Tagebuch aus Wuppertaler Grundschulen Tagesschule Dönberg: Demokratie in der Grundschule lernen
Wuppertal · Der Klassenrat eröffnet den Kindern die Möglichkeit, Probleme und Konflikte in ruhiger Atmosphäre zu besprechen und gemeinsam nach Lösungen zu suchen.
„Herzlichen willkommen zum Klassenrat!“ So begrüßen die Klassensprecher Nick und Angelina ihre Klassenkameraden zum wöchentlichen Treffen. Als Klassensprecher vertreten sie die Interessen der Schüler, vermitteln zwischen Schülern und Lehrern und leiten den Klassenrat. Es ist Montag Mittag. Für meine Klasse beginnt die fünfte und letzte Unterrichtsstunde des Tages.
Gebannt sitzen die 24 Jungen und Mädchen der Tagesschule Dönberg auf Teppichfliesen in einem Halbkreis auf dem Boden. Mittig gegenüber haben Nick und Angelina Platz genommen und eröffnen die heutige Sitzung. Vor ihnen steht ein Schuhkarton, der zu einem Postkasten umfunktioniert wurde. Die Schüler können unter der Woche Lob und Kritik notieren. Nick zieht den ersten Zettel aus dem Karton und liest das Geschriebene laut vor: „Tim hat mich am Donnerstag in der zweiten Pause geschubst.“ (Namen von der Redaktion geändert.) Die Botschaft stammt von Linus. Dieser meldet sich und berichtet, wie sehr er sich darüber geärgert habe. Die Klassensprecher sprechen Tim auf den Vorwurf an. Dieser wehrt sich: „Ja, das stimmt. Aber ich habe es doch nur gemacht, weil Linus mich beim Rauslaufen angerempelt hat.“ „Das war doch keine Absicht!“, kontert Linus. „Trotzdem war es blöd für Tim“, wirft Nick ein. „Du solltest beim nächsten Mal vorsichtiger sein.“
Der Klassenrat eröffnet den Kindern die Möglichkeit, Probleme und Konflikte in ruhiger Atmosphäre zu besprechen und gemeinsam nach Lösungen zu suchen. Manchmal werden die Kinder auch angehalten, Kompromisse zu schließen. Ich mische mich nur ein, wenn es jemandem misslingt, die Gesprächsregeln einzuhalten. Das spiegelt genau die Schwierigkeiten wider, mit denen meine Kolleginnen und ich tagtäglich konfrontiert werden. Warten können, bis man an der Reihe ist – diese Regel ist in einer Gruppe unverzichtbar und doch ist die Einhaltung für viele Grundschüler schwierig. Kinder im Grundschulalter neigen teilweise zu egozentrischem Verhalten und können sich nur durch klare Regeln und dem Aufzeigen von Grenzen im Sozialverhalten weiterentwickeln.
Warum der Klassenrat für das soziale Miteinander unverzichtbar ist, bestätigt mir auch meine Kollegin Lena Leibinger, Klassenlehrerin der Klasse 2a: „Die Kinder trainieren die Fähigkeit, miteinander zu kommunizieren.“ Aber nicht nur das. Im Klassenrat geht es um mehr. Die Kinder lernen mit dem Klassenrat ein demokratisches Forum kennen.“ Demokratieerziehung ist ein fester Bestandteil des Lehrplans für Grundschulen. Am Ende der Klasse 4 sollen Grundschüler in der Lage sein, Verfahren zur Entscheidungsfindung zu nutzen, beispielsweise Abstimmungen oder Wahlen.
Mit meiner Klasse führe ich den Klassenrat seit etwa zwei Jahren durch.
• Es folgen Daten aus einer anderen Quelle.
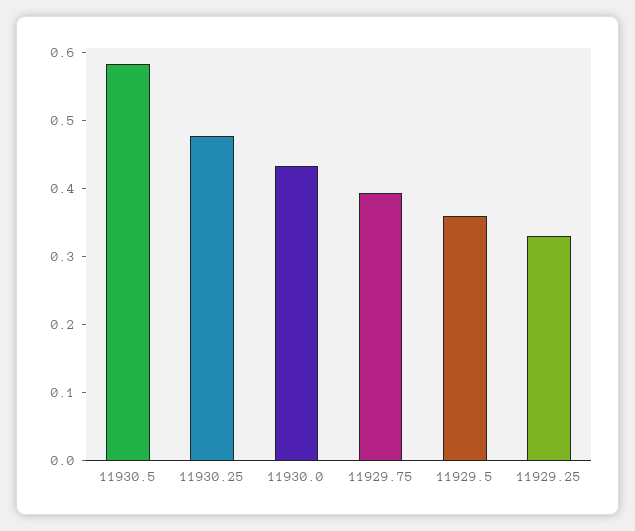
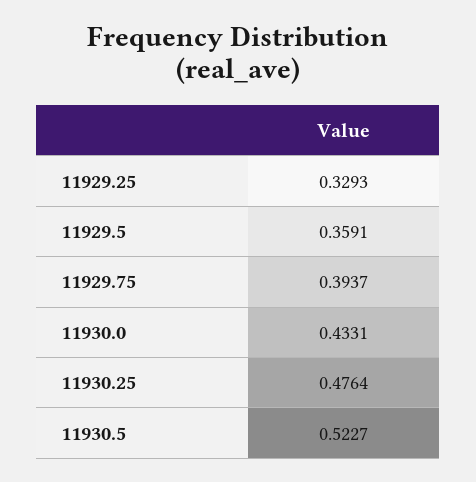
  {
-   "11930.5": 0.58,
+   "11930.5": 0.5227,
    "11930.25": 0.4764,
    "11930.0": 0.4331,
    "11929.75": 0.3937,
    "11929.5": 0.3591,
    "11929.25": 0.3293
  }

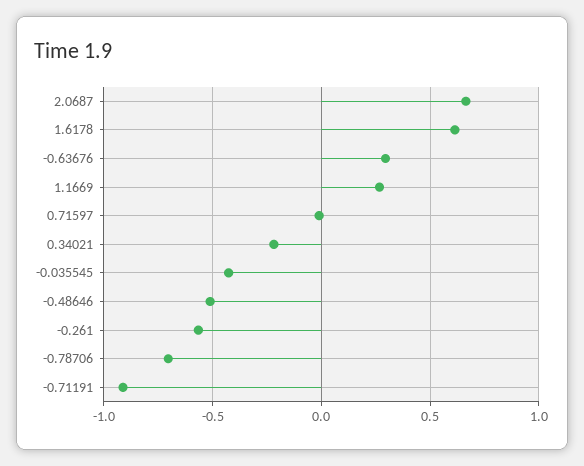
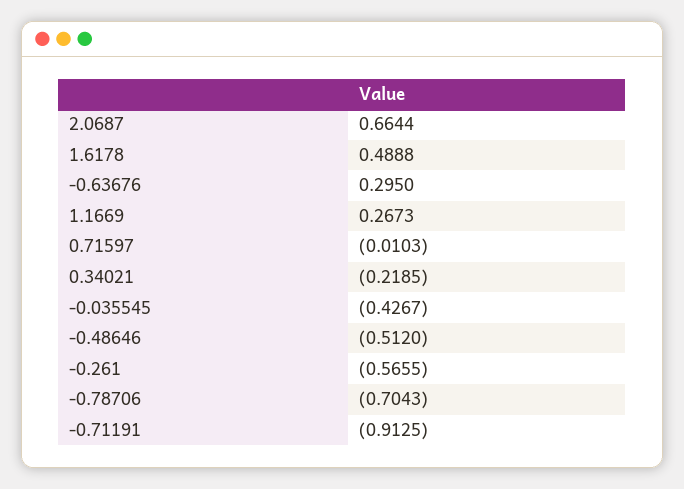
  {
    "2.0687": 0.6644,
-   "1.6178": 0.6,
+   "1.6178": 0.4888,
    "-0.63676": 0.295,
    "1.1669": 0.2673,
    "0.71597": -0.0103,
    "0.34021": -0.2185,
    "-0.035545": -0.4267,
    "-0.48646": -0.512,
    "-0.261": -0.5655,
    "-0.78706": -0.7043,
    "-0.71191": -0.9125
  }

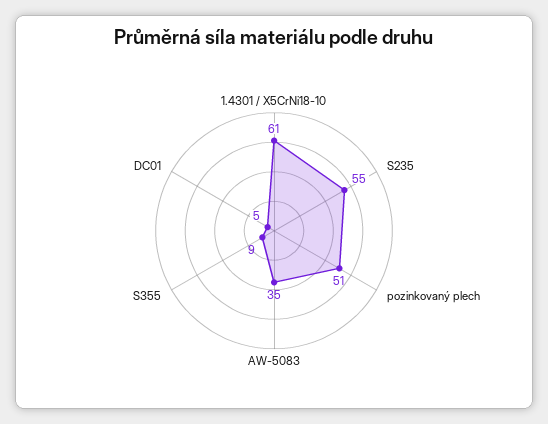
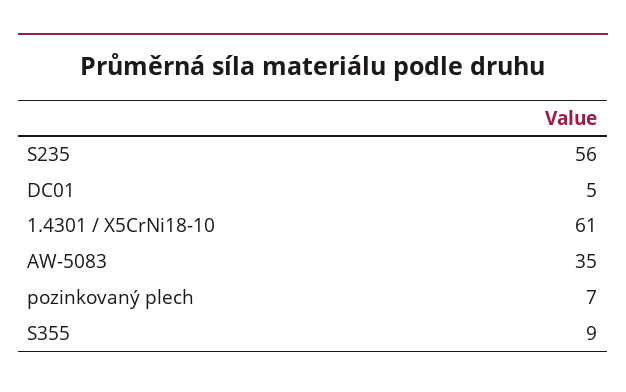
  {
    "1.4301 / X5CrNi18-10": 61,
-   "S235": 55,
+   "S235": 56,
-   "pozinkovaný plech": 51,
+   "pozinkovaný plech": 7,
    "AW-5083": 35,
    "S355": 9,
    "DC01": 5
  }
Von Woche zu Woche kann ich mich weiter aus dem Geschehen zurückziehen und die Kinder die Sitzung unter Beobachtung eigenständig durchführen lassen. Ich sitze etwas abseits und notiere getroffene Vereinbarungen auf einem Protokollbogen. Diese lesen Nick und Angelina zum Schluss laut vor. Diesmal haben alle gemeinsam entschieden, dass die Kinder beim Rauslaufen auf den Schulhof mehr Rücksicht aufeinander nehmen sollen. Außerdem wünscht sich die Klasse eine Spielzeugstunde am Tag der Zeugnisausgabe. Der Postkasten ist leer und wird bis zum nächsten Montag zurück auf die Fensterbank gestellt.
Franziska Manka ist 34 Jahre alt und lebt mit ihrem Mann und drei Töchtern in Wuppertal. Ihr Referendariat in den Fächern Deutsch und Sport hat sie 2015 beendet. Seit 2019 ist sie Klassenlehrerin an der Tagesschule Dönberg und unterrichtet Deutsch, Mathematik, Sachunterricht, Kunst und Sport.